Dog food also shouldn’t contain excessive amounts of sugar or salt. Any sugar should come from natural sources like honey and molasses. In addition to veggies, core ingredients in vegan dog food should include peas, lentils, brown rice, and quinoa (provided your dog is not allergic to any of these).
Talking to your vet and educating yourself about your pet’s dietary needs and the available options on the market will ensure you protect and promote your dog’s health.
Vegan Food for Dogs Is Doable, But …
Although vegan dog food may be better for the environment (80-90% of water usage in the U.S. goes towards meat and dairy production), it might not necessarily be the best for your pooch’s overall health and happiness.

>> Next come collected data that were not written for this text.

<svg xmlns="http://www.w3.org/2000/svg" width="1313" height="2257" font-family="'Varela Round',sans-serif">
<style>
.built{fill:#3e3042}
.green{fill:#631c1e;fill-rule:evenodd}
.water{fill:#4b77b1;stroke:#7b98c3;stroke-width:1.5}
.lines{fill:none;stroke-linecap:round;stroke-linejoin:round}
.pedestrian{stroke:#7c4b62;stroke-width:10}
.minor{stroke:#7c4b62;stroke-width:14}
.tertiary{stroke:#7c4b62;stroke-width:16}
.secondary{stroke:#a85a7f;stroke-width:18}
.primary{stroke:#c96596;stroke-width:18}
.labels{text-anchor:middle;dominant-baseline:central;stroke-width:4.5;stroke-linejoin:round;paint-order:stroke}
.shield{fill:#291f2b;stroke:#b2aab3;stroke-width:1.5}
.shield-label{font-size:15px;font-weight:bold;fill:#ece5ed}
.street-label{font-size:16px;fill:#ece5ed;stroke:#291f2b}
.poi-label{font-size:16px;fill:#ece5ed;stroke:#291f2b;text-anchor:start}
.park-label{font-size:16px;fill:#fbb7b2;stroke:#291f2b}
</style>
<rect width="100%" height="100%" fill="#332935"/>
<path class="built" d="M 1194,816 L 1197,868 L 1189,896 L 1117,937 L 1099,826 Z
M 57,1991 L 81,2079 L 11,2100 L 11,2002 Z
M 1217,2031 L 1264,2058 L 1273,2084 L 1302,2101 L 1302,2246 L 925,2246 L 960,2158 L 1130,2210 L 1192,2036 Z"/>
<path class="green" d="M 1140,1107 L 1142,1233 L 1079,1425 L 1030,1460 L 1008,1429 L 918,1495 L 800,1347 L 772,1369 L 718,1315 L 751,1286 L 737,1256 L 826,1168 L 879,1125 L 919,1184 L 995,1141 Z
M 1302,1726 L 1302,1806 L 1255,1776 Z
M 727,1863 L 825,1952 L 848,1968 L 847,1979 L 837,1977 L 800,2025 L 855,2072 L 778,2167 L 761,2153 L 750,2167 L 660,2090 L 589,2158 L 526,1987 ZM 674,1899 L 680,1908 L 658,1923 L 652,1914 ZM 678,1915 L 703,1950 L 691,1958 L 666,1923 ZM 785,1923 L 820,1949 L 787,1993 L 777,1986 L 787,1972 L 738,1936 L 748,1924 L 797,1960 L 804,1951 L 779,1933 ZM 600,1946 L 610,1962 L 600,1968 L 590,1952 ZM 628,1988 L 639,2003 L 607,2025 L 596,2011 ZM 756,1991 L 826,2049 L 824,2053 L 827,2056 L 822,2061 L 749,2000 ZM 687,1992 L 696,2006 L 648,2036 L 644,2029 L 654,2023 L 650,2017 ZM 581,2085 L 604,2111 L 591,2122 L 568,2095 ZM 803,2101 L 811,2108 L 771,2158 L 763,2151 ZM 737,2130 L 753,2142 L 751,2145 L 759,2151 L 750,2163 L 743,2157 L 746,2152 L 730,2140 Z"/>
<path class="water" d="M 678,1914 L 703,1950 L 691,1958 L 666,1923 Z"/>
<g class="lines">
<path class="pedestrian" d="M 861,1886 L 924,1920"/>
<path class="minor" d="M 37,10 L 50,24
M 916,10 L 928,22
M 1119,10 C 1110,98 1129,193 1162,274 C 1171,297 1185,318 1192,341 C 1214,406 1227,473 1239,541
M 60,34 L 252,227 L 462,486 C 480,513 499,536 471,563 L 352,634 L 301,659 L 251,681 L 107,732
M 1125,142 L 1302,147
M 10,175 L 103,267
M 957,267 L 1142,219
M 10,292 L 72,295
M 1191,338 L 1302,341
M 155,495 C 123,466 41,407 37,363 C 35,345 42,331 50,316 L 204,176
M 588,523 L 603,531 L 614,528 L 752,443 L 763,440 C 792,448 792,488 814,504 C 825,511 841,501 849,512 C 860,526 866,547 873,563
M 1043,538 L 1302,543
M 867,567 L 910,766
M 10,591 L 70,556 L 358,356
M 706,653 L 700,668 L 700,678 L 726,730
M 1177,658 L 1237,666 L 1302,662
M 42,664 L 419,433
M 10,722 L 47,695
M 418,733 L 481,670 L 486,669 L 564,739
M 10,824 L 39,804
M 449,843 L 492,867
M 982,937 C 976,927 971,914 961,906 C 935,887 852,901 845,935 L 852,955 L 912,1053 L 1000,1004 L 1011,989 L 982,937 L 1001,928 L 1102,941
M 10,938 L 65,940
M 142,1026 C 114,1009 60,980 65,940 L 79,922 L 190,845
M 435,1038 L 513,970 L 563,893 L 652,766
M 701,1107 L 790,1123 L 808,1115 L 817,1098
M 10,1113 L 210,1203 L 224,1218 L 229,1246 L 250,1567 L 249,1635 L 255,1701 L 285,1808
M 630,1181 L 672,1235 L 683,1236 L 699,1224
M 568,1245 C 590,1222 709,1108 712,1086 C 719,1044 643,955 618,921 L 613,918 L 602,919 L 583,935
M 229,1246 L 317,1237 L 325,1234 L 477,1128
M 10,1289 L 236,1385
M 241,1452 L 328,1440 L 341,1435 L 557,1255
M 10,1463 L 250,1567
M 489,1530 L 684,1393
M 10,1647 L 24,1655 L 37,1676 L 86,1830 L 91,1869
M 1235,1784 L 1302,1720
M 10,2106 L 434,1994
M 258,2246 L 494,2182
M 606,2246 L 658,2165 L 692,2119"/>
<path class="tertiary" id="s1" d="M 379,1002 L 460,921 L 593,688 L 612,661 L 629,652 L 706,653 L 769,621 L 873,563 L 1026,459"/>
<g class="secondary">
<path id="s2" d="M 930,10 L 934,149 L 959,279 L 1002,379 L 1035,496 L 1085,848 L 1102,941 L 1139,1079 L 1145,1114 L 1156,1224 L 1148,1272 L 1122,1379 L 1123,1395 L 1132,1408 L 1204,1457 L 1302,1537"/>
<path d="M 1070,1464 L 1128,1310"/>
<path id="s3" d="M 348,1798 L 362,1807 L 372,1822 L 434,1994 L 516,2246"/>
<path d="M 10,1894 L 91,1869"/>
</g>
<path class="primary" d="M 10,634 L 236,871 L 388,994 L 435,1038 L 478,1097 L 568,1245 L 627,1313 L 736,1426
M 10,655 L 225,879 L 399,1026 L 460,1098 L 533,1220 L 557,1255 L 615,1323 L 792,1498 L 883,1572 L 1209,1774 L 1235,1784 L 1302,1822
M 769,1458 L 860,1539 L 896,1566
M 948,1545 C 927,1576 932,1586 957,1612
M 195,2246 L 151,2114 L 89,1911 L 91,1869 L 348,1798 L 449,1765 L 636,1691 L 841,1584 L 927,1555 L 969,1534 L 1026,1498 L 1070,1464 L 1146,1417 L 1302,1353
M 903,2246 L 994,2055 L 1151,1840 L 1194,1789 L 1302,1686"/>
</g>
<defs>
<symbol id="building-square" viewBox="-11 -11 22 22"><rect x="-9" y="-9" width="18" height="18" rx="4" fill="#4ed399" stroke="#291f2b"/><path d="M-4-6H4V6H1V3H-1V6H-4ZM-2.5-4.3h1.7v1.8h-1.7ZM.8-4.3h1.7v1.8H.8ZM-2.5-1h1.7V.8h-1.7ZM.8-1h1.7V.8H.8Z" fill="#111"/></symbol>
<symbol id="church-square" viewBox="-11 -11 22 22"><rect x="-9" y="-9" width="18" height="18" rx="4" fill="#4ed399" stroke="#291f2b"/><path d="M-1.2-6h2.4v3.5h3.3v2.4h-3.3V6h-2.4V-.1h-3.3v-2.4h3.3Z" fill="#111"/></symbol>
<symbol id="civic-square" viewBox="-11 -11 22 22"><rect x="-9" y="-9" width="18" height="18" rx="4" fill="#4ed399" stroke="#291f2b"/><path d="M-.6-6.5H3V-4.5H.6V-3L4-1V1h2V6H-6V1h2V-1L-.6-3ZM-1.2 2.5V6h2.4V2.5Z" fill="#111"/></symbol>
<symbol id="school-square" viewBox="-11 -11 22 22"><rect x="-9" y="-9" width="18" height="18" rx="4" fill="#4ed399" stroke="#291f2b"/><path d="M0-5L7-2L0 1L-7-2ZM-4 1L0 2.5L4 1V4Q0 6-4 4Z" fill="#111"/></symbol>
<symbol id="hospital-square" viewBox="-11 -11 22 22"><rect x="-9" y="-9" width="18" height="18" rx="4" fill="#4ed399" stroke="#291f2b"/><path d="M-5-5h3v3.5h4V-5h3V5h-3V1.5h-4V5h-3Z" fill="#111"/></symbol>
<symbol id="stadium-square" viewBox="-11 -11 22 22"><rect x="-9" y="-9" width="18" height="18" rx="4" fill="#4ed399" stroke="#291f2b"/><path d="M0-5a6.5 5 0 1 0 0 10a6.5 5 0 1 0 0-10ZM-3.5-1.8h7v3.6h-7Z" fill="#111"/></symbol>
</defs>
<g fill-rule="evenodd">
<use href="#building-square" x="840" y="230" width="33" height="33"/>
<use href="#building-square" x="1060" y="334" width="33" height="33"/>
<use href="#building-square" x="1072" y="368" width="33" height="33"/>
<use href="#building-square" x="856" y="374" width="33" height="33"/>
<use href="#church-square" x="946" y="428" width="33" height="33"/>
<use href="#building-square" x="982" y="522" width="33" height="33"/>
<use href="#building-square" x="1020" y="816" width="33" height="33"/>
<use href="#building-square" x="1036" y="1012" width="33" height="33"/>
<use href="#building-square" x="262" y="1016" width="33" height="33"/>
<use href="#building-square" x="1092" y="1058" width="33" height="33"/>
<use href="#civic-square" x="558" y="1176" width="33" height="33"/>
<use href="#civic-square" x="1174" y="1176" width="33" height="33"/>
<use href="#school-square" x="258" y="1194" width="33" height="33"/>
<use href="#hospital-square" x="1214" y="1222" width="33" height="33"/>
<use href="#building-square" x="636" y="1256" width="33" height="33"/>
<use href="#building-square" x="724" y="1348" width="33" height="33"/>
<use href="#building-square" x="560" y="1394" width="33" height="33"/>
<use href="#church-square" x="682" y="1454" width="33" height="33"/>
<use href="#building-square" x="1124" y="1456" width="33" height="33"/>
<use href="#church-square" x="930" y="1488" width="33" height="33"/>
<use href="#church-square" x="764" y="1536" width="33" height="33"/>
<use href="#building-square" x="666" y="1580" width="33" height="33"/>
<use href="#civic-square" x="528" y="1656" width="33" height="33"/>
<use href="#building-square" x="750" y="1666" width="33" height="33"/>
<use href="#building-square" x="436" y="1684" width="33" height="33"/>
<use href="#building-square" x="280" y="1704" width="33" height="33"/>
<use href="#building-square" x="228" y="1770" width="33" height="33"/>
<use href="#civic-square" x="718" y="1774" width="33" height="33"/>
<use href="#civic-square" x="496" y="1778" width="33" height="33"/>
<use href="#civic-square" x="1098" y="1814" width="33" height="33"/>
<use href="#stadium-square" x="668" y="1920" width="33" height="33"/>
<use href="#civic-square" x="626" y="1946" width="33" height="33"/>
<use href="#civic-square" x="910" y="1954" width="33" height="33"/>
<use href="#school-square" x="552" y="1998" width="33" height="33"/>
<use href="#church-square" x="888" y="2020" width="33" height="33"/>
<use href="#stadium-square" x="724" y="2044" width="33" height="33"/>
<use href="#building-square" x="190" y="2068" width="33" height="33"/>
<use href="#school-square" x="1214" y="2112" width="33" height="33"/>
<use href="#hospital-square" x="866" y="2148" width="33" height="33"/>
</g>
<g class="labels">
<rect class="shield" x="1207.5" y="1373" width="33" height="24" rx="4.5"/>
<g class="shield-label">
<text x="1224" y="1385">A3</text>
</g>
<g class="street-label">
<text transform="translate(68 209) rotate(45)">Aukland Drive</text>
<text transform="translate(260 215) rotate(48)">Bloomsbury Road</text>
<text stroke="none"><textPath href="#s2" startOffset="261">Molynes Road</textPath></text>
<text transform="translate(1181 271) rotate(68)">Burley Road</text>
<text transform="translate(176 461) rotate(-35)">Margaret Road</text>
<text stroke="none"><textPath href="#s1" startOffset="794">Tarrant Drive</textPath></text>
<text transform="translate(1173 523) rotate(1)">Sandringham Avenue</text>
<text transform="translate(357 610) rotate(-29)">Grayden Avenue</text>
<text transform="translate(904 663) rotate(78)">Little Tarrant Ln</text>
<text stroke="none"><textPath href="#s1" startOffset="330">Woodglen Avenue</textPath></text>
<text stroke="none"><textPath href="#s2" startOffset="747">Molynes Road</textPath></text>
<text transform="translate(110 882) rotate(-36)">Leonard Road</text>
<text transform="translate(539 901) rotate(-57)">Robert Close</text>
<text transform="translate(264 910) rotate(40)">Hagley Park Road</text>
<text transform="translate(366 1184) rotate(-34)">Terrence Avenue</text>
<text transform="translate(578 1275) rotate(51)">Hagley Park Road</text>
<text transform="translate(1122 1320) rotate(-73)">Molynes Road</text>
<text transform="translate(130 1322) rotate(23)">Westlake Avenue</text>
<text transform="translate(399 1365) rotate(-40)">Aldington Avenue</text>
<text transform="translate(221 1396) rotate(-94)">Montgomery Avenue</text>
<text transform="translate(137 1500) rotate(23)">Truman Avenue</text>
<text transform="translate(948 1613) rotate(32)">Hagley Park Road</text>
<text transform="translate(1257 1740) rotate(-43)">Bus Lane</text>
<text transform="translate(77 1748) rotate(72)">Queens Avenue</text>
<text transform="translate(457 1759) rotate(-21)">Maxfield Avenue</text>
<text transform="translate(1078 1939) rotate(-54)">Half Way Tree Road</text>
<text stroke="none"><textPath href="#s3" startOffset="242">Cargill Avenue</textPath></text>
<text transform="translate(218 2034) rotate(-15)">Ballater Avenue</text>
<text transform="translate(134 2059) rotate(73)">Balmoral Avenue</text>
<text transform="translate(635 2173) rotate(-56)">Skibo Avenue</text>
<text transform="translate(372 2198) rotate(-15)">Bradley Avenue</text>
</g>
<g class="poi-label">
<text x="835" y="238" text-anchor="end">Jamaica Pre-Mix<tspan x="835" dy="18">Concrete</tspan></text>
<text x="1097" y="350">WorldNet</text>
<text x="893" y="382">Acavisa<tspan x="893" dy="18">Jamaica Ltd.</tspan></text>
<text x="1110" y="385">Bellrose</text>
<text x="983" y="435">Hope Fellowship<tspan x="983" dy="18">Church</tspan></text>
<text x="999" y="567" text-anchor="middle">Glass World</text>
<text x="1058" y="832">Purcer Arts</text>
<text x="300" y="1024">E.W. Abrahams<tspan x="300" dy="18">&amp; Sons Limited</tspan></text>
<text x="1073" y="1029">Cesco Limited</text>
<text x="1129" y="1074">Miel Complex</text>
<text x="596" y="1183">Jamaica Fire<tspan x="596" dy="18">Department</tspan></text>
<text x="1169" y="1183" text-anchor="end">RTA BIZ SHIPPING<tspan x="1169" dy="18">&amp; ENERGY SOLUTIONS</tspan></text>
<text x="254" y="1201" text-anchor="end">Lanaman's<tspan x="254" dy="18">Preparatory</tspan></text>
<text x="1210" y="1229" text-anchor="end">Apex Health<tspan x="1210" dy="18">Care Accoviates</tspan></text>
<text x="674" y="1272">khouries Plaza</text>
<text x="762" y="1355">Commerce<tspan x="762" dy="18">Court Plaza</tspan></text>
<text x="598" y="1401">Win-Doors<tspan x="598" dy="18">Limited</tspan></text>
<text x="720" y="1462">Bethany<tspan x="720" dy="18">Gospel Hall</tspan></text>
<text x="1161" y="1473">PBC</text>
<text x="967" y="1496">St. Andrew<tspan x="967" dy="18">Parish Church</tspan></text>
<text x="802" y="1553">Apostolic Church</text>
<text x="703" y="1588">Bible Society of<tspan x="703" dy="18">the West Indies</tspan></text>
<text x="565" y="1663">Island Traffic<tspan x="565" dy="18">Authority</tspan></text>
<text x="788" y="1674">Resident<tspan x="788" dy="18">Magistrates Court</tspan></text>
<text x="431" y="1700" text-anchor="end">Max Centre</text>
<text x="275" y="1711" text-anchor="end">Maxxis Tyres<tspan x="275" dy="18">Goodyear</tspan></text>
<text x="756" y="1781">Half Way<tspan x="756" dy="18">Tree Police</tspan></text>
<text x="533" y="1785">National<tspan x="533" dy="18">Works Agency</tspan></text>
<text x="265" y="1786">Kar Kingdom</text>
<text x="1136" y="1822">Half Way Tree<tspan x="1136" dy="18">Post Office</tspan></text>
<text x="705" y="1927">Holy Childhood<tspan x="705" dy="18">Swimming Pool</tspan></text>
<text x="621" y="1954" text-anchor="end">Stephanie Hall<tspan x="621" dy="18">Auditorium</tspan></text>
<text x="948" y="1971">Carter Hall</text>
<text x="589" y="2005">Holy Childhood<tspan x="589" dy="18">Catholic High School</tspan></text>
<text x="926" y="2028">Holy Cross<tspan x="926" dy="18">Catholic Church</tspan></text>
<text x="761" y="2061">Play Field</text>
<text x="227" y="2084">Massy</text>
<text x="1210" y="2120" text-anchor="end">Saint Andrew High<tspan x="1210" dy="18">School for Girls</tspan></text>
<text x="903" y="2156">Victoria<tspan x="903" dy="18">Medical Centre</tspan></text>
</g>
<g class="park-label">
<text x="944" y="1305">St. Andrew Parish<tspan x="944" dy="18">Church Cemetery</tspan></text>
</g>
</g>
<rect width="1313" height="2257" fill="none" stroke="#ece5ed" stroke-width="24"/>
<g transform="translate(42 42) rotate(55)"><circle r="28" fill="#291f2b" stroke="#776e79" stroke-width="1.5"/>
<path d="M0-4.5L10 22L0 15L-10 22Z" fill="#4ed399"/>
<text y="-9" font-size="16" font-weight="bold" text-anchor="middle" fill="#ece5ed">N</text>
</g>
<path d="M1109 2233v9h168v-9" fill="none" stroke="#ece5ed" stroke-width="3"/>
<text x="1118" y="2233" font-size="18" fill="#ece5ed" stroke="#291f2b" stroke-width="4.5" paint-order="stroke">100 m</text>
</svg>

Dr. Cailin Heinze of the Cummings Veterinary Medical Center at Tufts University writes, “vegan diets (or home-prepared diets in general) can cause numerous health issues if not designed by someone with considerable dog nutrition expertise.”
Still, Dr. Heinze also mentions that dogs have evolved to better digest starches, and can therefore safely eat a vegan diet as long as it is carefully designed and has all of the essential nutrients to meet their needs.
It’s worth noting that there have been no long-term studies on the effects of feeding dogs a strictly vegan diet. However, there is anecdotal evidence that the longest living dog, Bramble the collie, was fed a whole-food, plant-based diet. That said, Bramble’s diet was handmade by her pet parents from fresh ingredients. It did not come from highly processed, mostly grain-based kibble you find at the pet store.
As an alternative to an exclusively vegan diet, you might consider gradually decreasing your pet’s meat intake and introducing more veggies and legumes in their meals. Choosing health-conscious dog treats that contain all-natural (yet not completely meat-free) ingredients can be a more moderate approach.
The Bottom Line on Vegan Dog Food: Talk to an Expert
You want what’s best for your pup. If you haven’t gotten the message by now, it bears repeating: If you’re a pet owner who is considering a strictly vegetarian or vegan diet for your dog, discuss it with your veterinarian first.
Your vet can make recommendations for supplementing a vegan pet diet with the right protein and other nutrients your dog needs. You might also want to seek out an experienced veterinary nutritionist. A vet nutritionist can evaluate your dog’s specific health profile and provide guidance on a proper diet plan that minimizes health risks and supports a healthy, vibrant life.